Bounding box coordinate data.
----

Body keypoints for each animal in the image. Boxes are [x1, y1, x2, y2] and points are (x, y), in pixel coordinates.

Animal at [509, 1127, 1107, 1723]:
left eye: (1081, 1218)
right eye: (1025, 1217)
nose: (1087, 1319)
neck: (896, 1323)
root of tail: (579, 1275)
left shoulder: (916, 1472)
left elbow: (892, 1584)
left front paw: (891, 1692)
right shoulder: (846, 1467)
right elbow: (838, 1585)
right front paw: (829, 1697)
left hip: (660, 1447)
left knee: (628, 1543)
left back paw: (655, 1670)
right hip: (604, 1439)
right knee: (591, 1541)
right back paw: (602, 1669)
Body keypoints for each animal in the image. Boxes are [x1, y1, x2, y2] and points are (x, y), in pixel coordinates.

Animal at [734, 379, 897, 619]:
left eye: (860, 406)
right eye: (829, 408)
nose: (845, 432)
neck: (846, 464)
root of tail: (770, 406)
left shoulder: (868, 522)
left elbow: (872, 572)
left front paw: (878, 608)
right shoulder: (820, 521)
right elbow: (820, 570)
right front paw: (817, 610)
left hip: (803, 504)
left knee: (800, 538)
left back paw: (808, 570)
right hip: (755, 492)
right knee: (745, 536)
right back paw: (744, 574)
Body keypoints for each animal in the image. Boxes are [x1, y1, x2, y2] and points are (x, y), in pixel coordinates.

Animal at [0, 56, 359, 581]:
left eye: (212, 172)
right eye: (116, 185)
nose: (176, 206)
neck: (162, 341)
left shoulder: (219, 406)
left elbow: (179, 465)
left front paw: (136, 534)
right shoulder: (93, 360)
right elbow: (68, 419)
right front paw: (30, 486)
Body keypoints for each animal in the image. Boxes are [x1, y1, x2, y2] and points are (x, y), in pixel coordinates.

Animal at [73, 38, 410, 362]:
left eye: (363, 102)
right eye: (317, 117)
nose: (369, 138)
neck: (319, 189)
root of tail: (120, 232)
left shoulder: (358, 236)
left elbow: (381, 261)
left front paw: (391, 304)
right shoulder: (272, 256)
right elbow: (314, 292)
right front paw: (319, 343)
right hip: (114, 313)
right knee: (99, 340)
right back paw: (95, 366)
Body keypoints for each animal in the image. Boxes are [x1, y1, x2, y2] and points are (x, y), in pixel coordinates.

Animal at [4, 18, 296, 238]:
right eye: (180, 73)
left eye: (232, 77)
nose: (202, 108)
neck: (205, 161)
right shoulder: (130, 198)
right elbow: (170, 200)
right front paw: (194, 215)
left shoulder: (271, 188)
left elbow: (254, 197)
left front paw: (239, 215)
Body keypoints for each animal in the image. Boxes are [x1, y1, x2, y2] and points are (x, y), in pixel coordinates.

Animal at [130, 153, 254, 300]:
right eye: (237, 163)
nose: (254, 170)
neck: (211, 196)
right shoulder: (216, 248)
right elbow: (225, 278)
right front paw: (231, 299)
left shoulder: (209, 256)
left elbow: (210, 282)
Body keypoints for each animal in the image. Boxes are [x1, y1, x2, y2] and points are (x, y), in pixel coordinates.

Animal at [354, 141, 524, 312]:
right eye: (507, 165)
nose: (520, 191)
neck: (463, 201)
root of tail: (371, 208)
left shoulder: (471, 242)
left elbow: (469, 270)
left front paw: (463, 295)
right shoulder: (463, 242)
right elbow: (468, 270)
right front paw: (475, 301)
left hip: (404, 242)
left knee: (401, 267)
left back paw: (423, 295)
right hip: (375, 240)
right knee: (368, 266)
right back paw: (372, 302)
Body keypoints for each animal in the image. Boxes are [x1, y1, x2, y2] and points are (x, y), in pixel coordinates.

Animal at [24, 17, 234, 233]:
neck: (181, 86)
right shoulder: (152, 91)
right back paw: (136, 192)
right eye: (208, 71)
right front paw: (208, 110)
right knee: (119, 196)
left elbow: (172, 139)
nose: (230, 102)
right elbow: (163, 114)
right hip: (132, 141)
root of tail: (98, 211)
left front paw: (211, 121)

----

Problem details. Exactly and only the lines from the one containing "nose: (520, 191)" to the end of the entries above are to be written out.

Response to this exercise.
nose: (520, 191)
neck: (463, 201)
root of tail: (371, 208)
left shoulder: (471, 242)
left elbow: (469, 270)
left front paw: (463, 295)
right shoulder: (463, 242)
right elbow: (468, 270)
right front paw: (475, 301)
left hip: (404, 242)
left knee: (401, 267)
left back paw: (423, 295)
right hip: (375, 240)
right knee: (368, 266)
right back paw: (372, 302)
Body keypoints for each animal in the image. Boxes are [x1, y1, x2, y2] and points are (x, y), in pixel coordinates.

Animal at [24, 17, 234, 233]:
neck: (181, 86)
right shoulder: (152, 91)
right back paw: (136, 192)
right eye: (208, 71)
right front paw: (208, 110)
right knee: (119, 196)
left elbow: (172, 139)
nose: (230, 102)
right elbow: (163, 114)
right hip: (132, 141)
root of tail: (98, 211)
left front paw: (211, 121)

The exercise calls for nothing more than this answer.